Images excluded, repeat each entry below exactly.

┌──

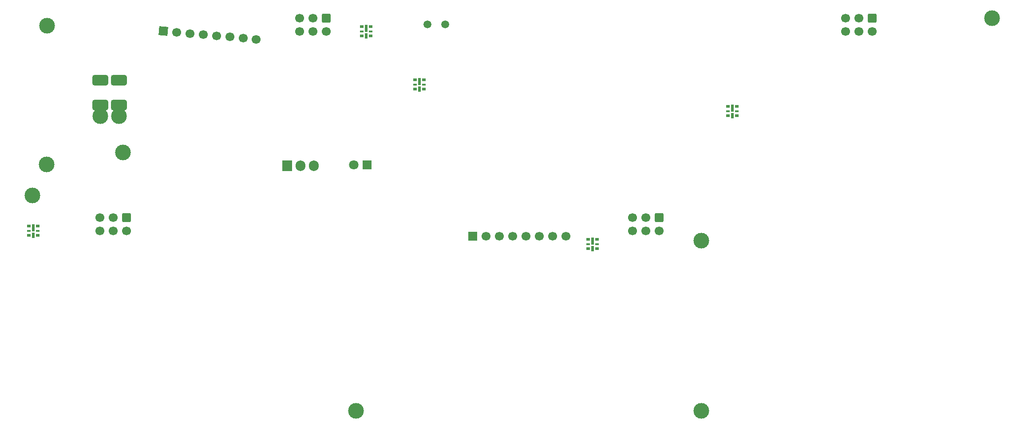
<source format=gts>
%TF.GenerationSoftware,KiCad,Pcbnew,8.0.1*%
%TF.CreationDate,2024-04-05T23:02:16-05:00*%
%TF.ProjectId,badge,62616467-652e-46b6-9963-61645f706362,rev?*%
%TF.SameCoordinates,Original*%
%TF.FileFunction,Soldermask,Top*%
%TF.FilePolarity,Negative*%
%FSLAX46Y46*%
G04 Gerber Fmt 4.6, Leading zero omitted, Abs format (unit mm)*
G04 Created by KiCad (PCBNEW 8.0.1) date 2024-04-05 23:02:16*
%MOMM*%
%LPD*%
G01*
G04 APERTURE LIST*
G04 Aperture macros list*
%AMRoundRect*
0 Rectangle with rounded corners*
0 $1 Rounding radius*
0 $2 $3 $4 $5 $6 $7 $8 $9 X,Y pos of 4 corners*
0 Add a 4 corners polygon primitive as box body*
4,1,4,$2,$3,$4,$5,$6,$7,$8,$9,$2,$3,0*
0 Add four circle primitives for the rounded corners*
1,1,$1+$1,$2,$3*
1,1,$1+$1,$4,$5*
1,1,$1+$1,$6,$7*
1,1,$1+$1,$8,$9*
0 Add four rect primitives between the rounded corners*
20,1,$1+$1,$2,$3,$4,$5,0*
20,1,$1+$1,$4,$5,$6,$7,0*
20,1,$1+$1,$6,$7,$8,$9,0*
20,1,$1+$1,$8,$9,$2,$3,0*%
%AMRotRect*
0 Rectangle, with rotation*
0 The origin of the aperture is its center*
0 $1 length*
0 $2 width*
0 $3 Rotation angle, in degrees counterclockwise*
0 Add horizontal line*
21,1,$1,$2,0,0,$3*%
G04 Aperture macros list end*
%ADD10R,0.800000X0.500000*%
%ADD11R,0.500000X0.980000*%
%ADD12R,0.800000X0.300000*%
%ADD13R,0.500000X1.460000*%
%ADD14R,1.800000X1.800000*%
%ADD15C,1.800000*%
%ADD16C,3.000000*%
%ADD17RoundRect,0.250000X-0.600000X0.600000X-0.600000X-0.600000X0.600000X-0.600000X0.600000X0.600000X0*%
%ADD18C,1.700000*%
%ADD19R,1.700000X1.700000*%
%ADD20RoundRect,0.357142X1.142858X-0.642858X1.142858X0.642858X-1.142858X0.642858X-1.142858X-0.642858X0*%
%ADD21RoundRect,0.357142X-1.142858X0.642858X-1.142858X-0.642858X1.142858X-0.642858X1.142858X0.642858X0*%
%ADD22RotRect,1.700000X1.700000X355.000000*%
%ADD23C,1.500000*%
%ADD24R,1.905000X2.000000*%
%ADD25O,1.905000X2.000000*%
G04 APERTURE END LIST*
D10*
%TO.C,D2*%
X117690000Y-64400000D03*
D11*
X116840000Y-64340000D03*
D12*
X117690000Y-63500000D03*
D10*
X117690000Y-62600000D03*
X115990000Y-62600000D03*
D12*
X115990000Y-63500000D03*
D13*
X116840000Y-62900000D03*
D10*
X115990000Y-64400000D03*
%TD*%
D14*
%TO.C,D6*%
X117040000Y-89000000D03*
D15*
X114500000Y-89000000D03*
%TD*%
D10*
%TO.C,D1*%
X54190000Y-102500000D03*
D11*
X53340000Y-102440000D03*
D12*
X54190000Y-101600000D03*
D10*
X54190000Y-100700000D03*
X52490000Y-100700000D03*
D12*
X52490000Y-101600000D03*
D13*
X53340000Y-101000000D03*
D10*
X52490000Y-102500000D03*
%TD*%
D16*
%TO.C,fiducial2*%
X236220000Y-60960000D03*
%TD*%
D17*
%TO.C,J1*%
X213360000Y-60960000D03*
D18*
X213360000Y-63500000D03*
X210820000Y-60960000D03*
X210820000Y-63500000D03*
X208280000Y-60960000D03*
X208280000Y-63500000D03*
%TD*%
D17*
%TO.C,J1*%
X109220000Y-60960000D03*
D18*
X109220000Y-63500000D03*
X106680000Y-60960000D03*
X106680000Y-63500000D03*
X104140000Y-60960000D03*
X104140000Y-63500000D03*
%TD*%
D10*
%TO.C,D4*%
X160870000Y-105040000D03*
D11*
X160020000Y-104980000D03*
D12*
X160870000Y-104140000D03*
D10*
X160870000Y-103240000D03*
X159170000Y-103240000D03*
D12*
X159170000Y-104140000D03*
D13*
X160020000Y-103540000D03*
D10*
X159170000Y-105040000D03*
%TD*%
D16*
%TO.C,U2*%
X114960000Y-136020000D03*
X180760000Y-103520000D03*
X180760000Y-136020000D03*
D19*
X137160000Y-102600000D03*
D18*
X139700000Y-102600000D03*
X142240000Y-102600000D03*
X144780000Y-102600000D03*
X147320000Y-102600000D03*
X149860000Y-102600000D03*
X152400000Y-102600000D03*
X154940000Y-102600000D03*
%TD*%
D10*
%TO.C,D5*%
X187574305Y-79642363D03*
D11*
X186724305Y-79582363D03*
D12*
X187574305Y-78742363D03*
D10*
X187574305Y-77842363D03*
X185874305Y-77842363D03*
D12*
X185874305Y-78742363D03*
D13*
X186724305Y-78142363D03*
D10*
X185874305Y-79642363D03*
%TD*%
D16*
%TO.C,fiducial1*%
X55880000Y-88900000D03*
%TD*%
D17*
%TO.C,J1*%
X172720000Y-99060000D03*
D18*
X172720000Y-101600000D03*
X170180000Y-99060000D03*
X170180000Y-101600000D03*
X167640000Y-99060000D03*
X167640000Y-101600000D03*
%TD*%
D20*
%TO.C,R9*%
X69679266Y-77600000D03*
X69679266Y-72800000D03*
%TD*%
D21*
%TO.C,R10*%
X66169266Y-72800000D03*
X66169266Y-77600000D03*
%TD*%
D10*
%TO.C,D3*%
X127850000Y-74560000D03*
D11*
X127000000Y-74500000D03*
D12*
X127850000Y-73660000D03*
D10*
X127850000Y-72760000D03*
X126150000Y-72760000D03*
D12*
X126150000Y-73660000D03*
D13*
X127000000Y-73060000D03*
D10*
X126150000Y-74560000D03*
%TD*%
D17*
%TO.C,J1*%
X71120000Y-99060000D03*
D18*
X71120000Y-101600000D03*
X68580000Y-99060000D03*
X68580000Y-101600000D03*
X66040000Y-99060000D03*
X66040000Y-101600000D03*
%TD*%
D16*
%TO.C,U2*%
X56004294Y-62458587D03*
X53171733Y-94834914D03*
D22*
X78200000Y-63476945D03*
D18*
X80730336Y-63698321D03*
X83260669Y-63919696D03*
X85791004Y-64141072D03*
X88321338Y-64362447D03*
X90851673Y-64583823D03*
X93382007Y-64805199D03*
X95912342Y-65026574D03*
%TD*%
D23*
%TO.C,R2*%
X131980000Y-62200000D03*
X128580000Y-62200000D03*
%TD*%
D24*
%TO.C,U3*%
X101760000Y-89150000D03*
D25*
X104300000Y-89150000D03*
X106840000Y-89150000D03*
%TD*%
D16*
%TO.C,U1*%
X69679266Y-79714877D03*
X66169266Y-79714877D03*
X70470010Y-86659629D03*
%TD*%
M02*

</source>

└──

**Task answer**:
<source format=gts>
%TF.GenerationSoftware,KiCad,Pcbnew,8.0.1*%
%TF.CreationDate,2024-04-05T23:02:16-05:00*%
%TF.ProjectId,badge,62616467-652e-46b6-9963-61645f706362,rev?*%
%TF.SameCoordinates,Original*%
%TF.FileFunction,Soldermask,Top*%
%TF.FilePolarity,Negative*%
%FSLAX46Y46*%
G04 Gerber Fmt 4.6, Leading zero omitted, Abs format (unit mm)*
G04 Created by KiCad (PCBNEW 8.0.1) date 2024-04-05 23:02:16*
%MOMM*%
%LPD*%
G01*
G04 APERTURE LIST*
G04 Aperture macros list*
%AMRoundRect*
0 Rectangle with rounded corners*
0 $1 Rounding radius*
0 $2 $3 $4 $5 $6 $7 $8 $9 X,Y pos of 4 corners*
0 Add a 4 corners polygon primitive as box body*
4,1,4,$2,$3,$4,$5,$6,$7,$8,$9,$2,$3,0*
0 Add four circle primitives for the rounded corners*
1,1,$1+$1,$2,$3*
1,1,$1+$1,$4,$5*
1,1,$1+$1,$6,$7*
1,1,$1+$1,$8,$9*
0 Add four rect primitives between the rounded corners*
20,1,$1+$1,$2,$3,$4,$5,0*
20,1,$1+$1,$4,$5,$6,$7,0*
20,1,$1+$1,$6,$7,$8,$9,0*
20,1,$1+$1,$8,$9,$2,$3,0*%
%AMRotRect*
0 Rectangle, with rotation*
0 The origin of the aperture is its center*
0 $1 length*
0 $2 width*
0 $3 Rotation angle, in degrees counterclockwise*
0 Add horizontal line*
21,1,$1,$2,0,0,$3*%
G04 Aperture macros list end*
%ADD10R,0.800000X0.500000*%
%ADD11R,0.500000X0.980000*%
%ADD12R,0.800000X0.300000*%
%ADD13R,0.500000X1.460000*%
%ADD14R,1.800000X1.800000*%
%ADD15C,1.800000*%
%ADD16C,3.000000*%
%ADD17RoundRect,0.250000X-0.600000X0.600000X-0.600000X-0.600000X0.600000X-0.600000X0.600000X0.600000X0*%
%ADD18C,1.700000*%
%ADD19R,1.700000X1.700000*%
%ADD20RoundRect,0.357142X1.142858X-0.642858X1.142858X0.642858X-1.142858X0.642858X-1.142858X-0.642858X0*%
%ADD21RoundRect,0.357142X-1.142858X0.642858X-1.142858X-0.642858X1.142858X-0.642858X1.142858X0.642858X0*%
%ADD22RotRect,1.700000X1.700000X355.000000*%
%ADD23C,1.500000*%
%ADD24R,1.905000X2.000000*%
%ADD25O,1.905000X2.000000*%
G04 APERTURE END LIST*
D10*
%TO.C,D2*%
X117690000Y-64400000D03*
D11*
X116840000Y-64340000D03*
D12*
X117690000Y-63500000D03*
D10*
X117690000Y-62600000D03*
X115990000Y-62600000D03*
D12*
X115990000Y-63500000D03*
D13*
X116840000Y-62900000D03*
D10*
X115990000Y-64400000D03*
%TD*%
D14*
%TO.C,D6*%
X117040000Y-89000000D03*
D15*
X114500000Y-89000000D03*
%TD*%
D10*
%TO.C,D1*%
X54190000Y-102500000D03*
D11*
X53340000Y-102440000D03*
D12*
X54190000Y-101600000D03*
D10*
X54190000Y-100700000D03*
X52490000Y-100700000D03*
D12*
X52490000Y-101600000D03*
D13*
X53340000Y-101000000D03*
D10*
X52490000Y-102500000D03*
%TD*%
D16*
%TO.C,fiducial2*%
X236220000Y-60960000D03*
%TD*%
D17*
%TO.C,J1*%
X213360000Y-60960000D03*
D18*
X213360000Y-63500000D03*
X210820000Y-60960000D03*
X210820000Y-63500000D03*
X208280000Y-60960000D03*
X208280000Y-63500000D03*
%TD*%
D17*
%TO.C,J1*%
X109220000Y-60960000D03*
D18*
X109220000Y-63500000D03*
X106680000Y-60960000D03*
X106680000Y-63500000D03*
X104140000Y-60960000D03*
X104140000Y-63500000D03*
%TD*%
D10*
%TO.C,D4*%
X160870000Y-105040000D03*
D11*
X160020000Y-104980000D03*
D12*
X160870000Y-104140000D03*
D10*
X160870000Y-103240000D03*
X159170000Y-103240000D03*
D12*
X159170000Y-104140000D03*
D13*
X160020000Y-103540000D03*
D10*
X159170000Y-105040000D03*
%TD*%
D16*
%TO.C,U2*%
X114960000Y-136020000D03*
X180760000Y-103520000D03*
X180760000Y-136020000D03*
D19*
X137160000Y-102600000D03*
D18*
X139700000Y-102600000D03*
X142240000Y-102600000D03*
X144780000Y-102600000D03*
X147320000Y-102600000D03*
X149860000Y-102600000D03*
X152400000Y-102600000D03*
X154940000Y-102600000D03*
%TD*%
D10*
%TO.C,D5*%
X187574305Y-79642363D03*
D11*
X186724305Y-79582363D03*
D12*
X187574305Y-78742363D03*
D10*
X187574305Y-77842363D03*
X185874305Y-77842363D03*
D12*
X185874305Y-78742363D03*
D13*
X186724305Y-78142363D03*
D10*
X185874305Y-79642363D03*
%TD*%
D16*
%TO.C,fiducial1*%
X55880000Y-88900000D03*
%TD*%
D17*
%TO.C,J1*%
X172720000Y-99060000D03*
D18*
X172720000Y-101600000D03*
X170180000Y-99060000D03*
X170180000Y-101600000D03*
X167640000Y-99060000D03*
X167640000Y-101600000D03*
%TD*%
D20*
%TO.C,R9*%
X69679266Y-77600000D03*
X69679266Y-72800000D03*
%TD*%
D21*
%TO.C,R10*%
X66169266Y-72800000D03*
X66169266Y-77600000D03*
%TD*%
D10*
%TO.C,D3*%
X127850000Y-74560000D03*
D11*
X127000000Y-74500000D03*
D12*
X127850000Y-73660000D03*
D10*
X127850000Y-72760000D03*
X126150000Y-72760000D03*
D12*
X126150000Y-73660000D03*
D13*
X127000000Y-73060000D03*
D10*
X126150000Y-74560000D03*
%TD*%
D17*
%TO.C,J1*%
X71120000Y-99060000D03*
D18*
X71120000Y-101600000D03*
X68580000Y-99060000D03*
X68580000Y-101600000D03*
X66040000Y-99060000D03*
X66040000Y-101600000D03*
%TD*%
D16*
%TO.C,U2*%
X56004294Y-62458587D03*
X53171733Y-94834914D03*
D22*
X78200000Y-63476945D03*
D18*
X80730336Y-63698321D03*
X83260669Y-63919696D03*
X85791004Y-64141072D03*
X88321338Y-64362447D03*
X90851673Y-64583823D03*
X93382007Y-64805199D03*
X95912342Y-65026574D03*
%TD*%
D23*
%TO.C,R2*%
X131980000Y-62200000D03*
X128580000Y-62200000D03*
%TD*%
D24*
%TO.C,U3*%
X101760000Y-89150000D03*
D25*
X104300000Y-89150000D03*
X106840000Y-89150000D03*
%TD*%
D16*
%TO.C,U1*%
X69679266Y-79714877D03*
X66169266Y-79714877D03*
X70470010Y-86659629D03*
%TD*%
M02*

</source>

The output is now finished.